Worked example: Harbor Fleet observability rollout

Harbor Fleet runs three services on a single VPS behind nginx: a public API, a background worker, and a static marketing site. The team wants RED metrics (rate, errors, duration) per service without a full Kubernetes migration.

Instrument the API — add prometheus middleware: counter http_requests_total{method,route,status}, histogram http_request_duration_seconds with buckets tuned to their 200 ms SLO (0.05, 0.1, 0.25, 0.5, 1, 2.5).
Scrape node_exporter on :9100 for disk, memory, and CPU — disk alerts matter because SQLite backups land on the same volume.
Blackbox probe — synthetic GET to /health every 30 s from outside the VPC; catches nginx misconfig that in-process metrics miss.
Recording rules — job:http_requests:rate5m and job:http_errors:ratio5m pre-aggregated for Grafana rows.
Alerts — page if error ratio > 2% for 10 m; ticket if p99 > 500 ms for 30 m; warn on disk > 85% for 1 h.
Runbook links — each alert annotation includes a link to structured logs filtered by trace_id and the deploy version label.
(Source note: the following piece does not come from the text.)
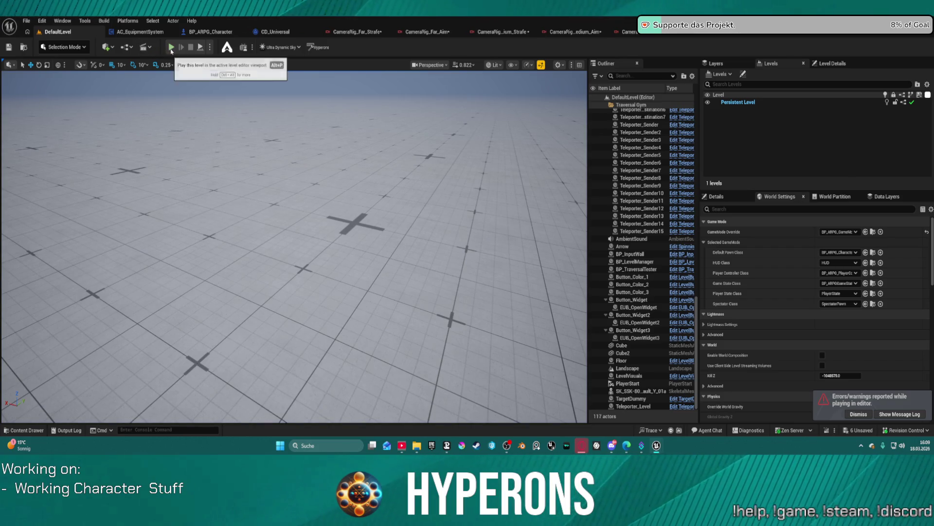
Check CameraRig_Close_Aim, return to DefaultLevel, and close the CameraRig_Far_Strafe editor.
left_click(719, 31)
After two weeks they discover worker queue depth (a gauge) predicts API latency better than CPU — they add a Grafana row and demote CPU alerts to informational. That feedback loop is why metrics belong in the same repo culture as application code.

Tooling decision table

Need	Reach for	Why
Self-hosted metrics on K8s or VPS	Prometheus + Grafana	Mature ecosystem, PromQL, huge exporter library, no per-host SaaS bill.
Managed metrics with long retention	Grafana Cloud, AWS AMP, Google Managed Prometheus	Ops offload; still PromQL-compatible in most offerings.
Full-stack APM with auto-instrumentation	Datadog, New Relic	Faster onboarding, higher cost, vendor lock-in on query DSL.
Ephemeral batch job metrics	Pushgateway (carefully) or native push via remote write	Pull model assumes long-lived targets; batch needs explicit design.
Log-only debugging	Loki or ELK — not Prometheus alone	Metrics show symptoms; logs carry stack traces and context.

Common pitfalls

Cardinality explosion — putting user_id or raw URL paths on HTTP metrics; use bounded route templates instead.
Graphing raw counters — always apply rate() or increase() over a window matched to scrape interval.
Missing instance dedup on aggregates — summing across replicas without sum by (job) double-counts during rollouts.
Alerting on causes, not symptoms — paging on “one pod restarted” while user-facing SLO is green trains on-call to ignore pages.
No retention plan — default 15-day local retention may be fine for ops; compliance may need remote write to object storage.
Scraping through auth-less public endpoints — metrics can leak internal topology; protect with network policy or mTLS.
Pushgateway as a cron buffer — stale metrics from finished jobs linger and mislead dashboards.

Production checklist

Define RED (or USE) metrics per service before writing alert rules.
Standardize metric and label names across teams; document allowed label keys.
Run promtool check config and promtool check rules in CI.
Set scrape intervals appropriate to SLO windows — sub-minute for user-facing APIs.
Pre-aggregate hot queries with recording rules; keep dashboard PromQL simple.
Route alerts through Alertmanager with grouping, inhibition, and runbook URLs.
Monitor Prometheus itself: TSDB head series, scrape failures, rule evaluation lag.
Align burn-rate alerts with documented SLOs and error-budget policies.
Pair metrics with traces/logs via consistent trace_id or request ID labels where safe.
Test alert paths quarterly — a silent PagerDuty integration is worse than no alert.

Key takeaways

Prometheus pulls metrics from HTTP endpoints on a schedule and stores labeled time series optimized for operational queries.
Use counters for totals, gauges for point-in-time values, and histograms for latency percentiles — avoid high-cardinality labels.
PromQL rate(), ratios, and histogram_quantile() power most dashboards and SLO alerts.
Alertmanager groups and routes symptoms; recording rules keep queries fast at scale.
Metrics are one pillar — combine with logs, traces, and health probes for complete observability.